The applications are going to be explained in our separate CASE article.
The conclusion says that "The algorithms are generally breadth-first searches" but LSD is "depth-first" (Chin. J. Chem. 21 (2003), 1263-1267).
That sentence is changed.
The rare recent bibliographic references may leave the reader with the feeling that the topic of structure generation is somewhat outdated.
Recent studies such as Prof. Funatsu's method articles are referred in the methods section.
Wikification
[edit source]In order to prepare the article for posting to Wikipedia, I have gone through it and adapted it to Wikipedia policies and customs as best I could. In doing so, I tried not to change the content, but sometimes, linking, referencing or rewording required making certain assumptions about what was meant, so some of my changes may have introduced something the authors had not intended to state, link or cite. For these reasons, please check both the edit summaries in the page history as well as the entire change set.

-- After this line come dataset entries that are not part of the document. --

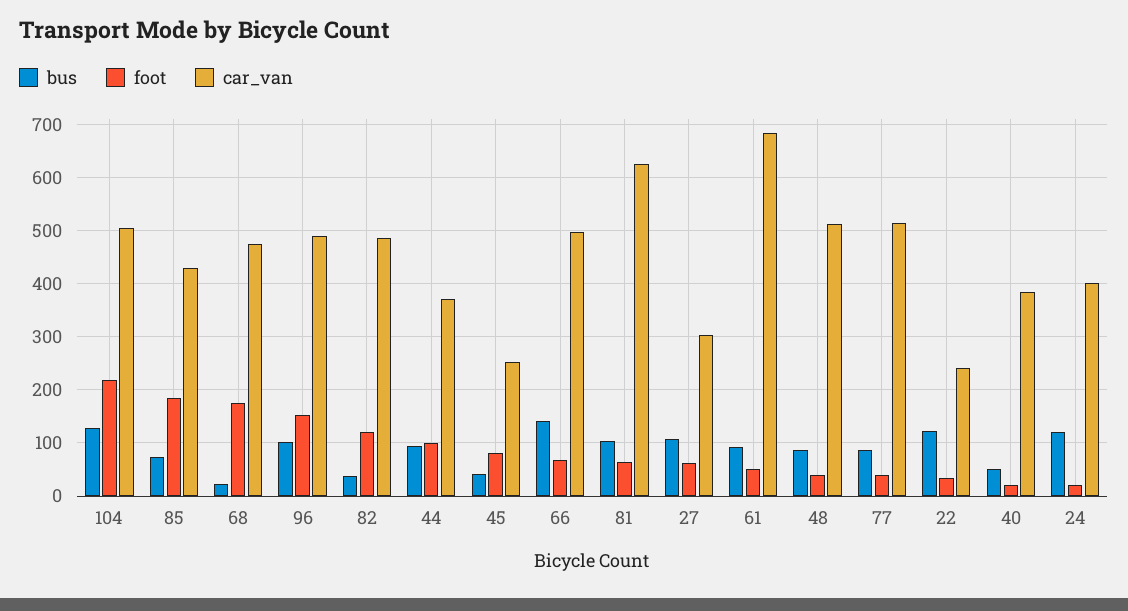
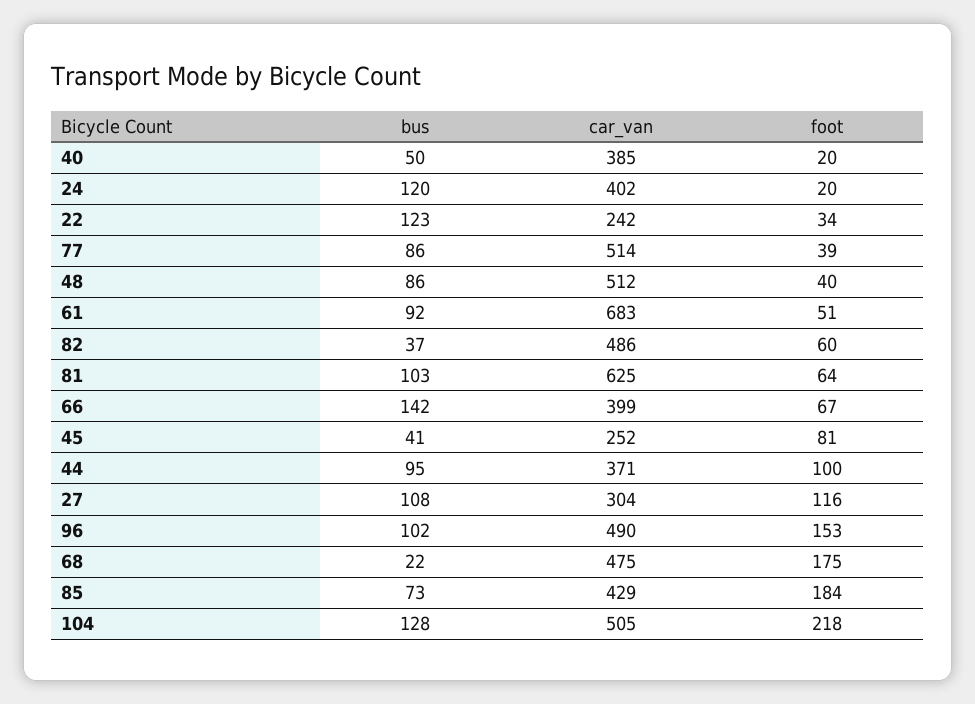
  {
    "bus": {
      "104": 128,
      "85": 73,
      "68": 22,
      "96": 102,
      "82": 37,
      "44": 95,
      "45": 41,
      "66": 142,
      "81": 103,
      "27": 108,
      "61": 92,
      "48": 86,
      "77": 86,
      "22": 123,
      "40": 50,
      "24": 120
    },
    "foot": {
      "104": 218,
      "85": 184,
      "68": 175,
      "96": 153,
-     "82": 120,
+     "82": 60,
      "44": 100,
      "45": 81,
      "66": 67,
      "81": 64,
-     "27": 60,
+     "27": 116,
      "61": 51,
      "48": 40,
      "77": 39,
      "22": 34,
      "40": 20,
      "24": 20
    },
    "car_van": {
      "104": 505,
      "85": 429,
      "68": 475,
      "96": 490,
      "82": 486,
      "44": 371,
      "45": 252,
-     "66": 500,
+     "66": 399,
      "81": 625,
      "27": 304,
      "61": 683,
      "48": 512,
      "77": 514,
      "22": 242,
      "40": 385,
      "24": 402
    }
  }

There are a few things remaining to be considered in order to align the text with the English Wikipedia's style:
- The images are all in PNG format, which is what PLOS wants. Wikipedia wants SVG, so as to facilitate reuse (e.g. translation into other languages), so please upload the images to Wikimedia Commons as SVGs and under a CC BY 4.0 license. In case of problems, ping me.
- The table under "External links" is odd in several ways:
- in contrast to Table 1, it is not numbered
- the External links section should generally not contain tables
- such tables are common in list articles, though — perhaps adapt the table to a format similar to the one in List of chemical process simulators?
- it is not clear what the in- and exclusion criteria were for the table. For example, SMOG is mentioned in the text but not included in the table, while MOLSIG and SENECA appear in the table but are not mentioned in the text.
- As far as contributions of individuals to the field are concerned, these should in general be limited to those that have a Wikipedia entry. I think that a sensible compromise is to spell out the names of each of these named individuals (which I have done) and then link these names (after posting to Wikipedia) to their existing Wikidata entry by way of the Template:Interlanguage link. I can do that after posting, so no need for action at this point.
- Relatedly, the text keeps referring to specific packages as "his", when most of the relevant papers/ software had co-authors. I softened this a bit but it merits another look.
- For references, we encourage the use of templates like Cite pmid that fetch all the relevant metadata. Where I found a PMID, I formatted the reference accordingly. In other cases, other templates like Cite doi should be used, but that is not relevant for the submission to PLOS and can thus be worked out later, upon posting to Wikipedia.